Pembahasan dalam makalah ini diawali dari kelahiran hingga pernikahan Nabi.
Maka hal-hal yang tidak menyangkut kelahiran hingga menikahnya Nabi tidak
dibahas dalam makalah ini.
B.
Nasab Keturunan
Dia
adalah Muhammad bin Abdullah bin Abdul Muttalib bin Hasyim bin Abdu Manaf bin
Qusay bin Kilab bin Murrah bin Ka’ab bin Lu’ay bin Ghalib bin Firh (Quraisy)
bin Malik Ibnul-Nadhr bin Kinanah, salah seorang anak Nazar bin Ma’ad bin
Adnan.
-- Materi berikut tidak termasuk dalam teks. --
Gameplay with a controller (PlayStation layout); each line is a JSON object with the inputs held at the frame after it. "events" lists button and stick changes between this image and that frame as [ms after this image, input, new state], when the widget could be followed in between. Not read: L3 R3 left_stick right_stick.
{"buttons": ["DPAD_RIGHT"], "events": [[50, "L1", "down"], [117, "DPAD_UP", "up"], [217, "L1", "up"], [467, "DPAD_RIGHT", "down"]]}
Mereka adalah cucu Nabi Ismail bin Ibrahim a.s.. Sedangkan ibunya adalah
Aminah bin Wahb al-Zuhriyyah al-Qurasyiyyah.[1]
C.
Perkawinan Abdullah dengan Aminah
Saat
Abraha mencoba menyerang Mekkah dan menghancurkan Ka’bah. Ketika itu umur
Abdullah anaknya sudah duapuluh empat tahun, dan sudah tiba masanya dikawinkan.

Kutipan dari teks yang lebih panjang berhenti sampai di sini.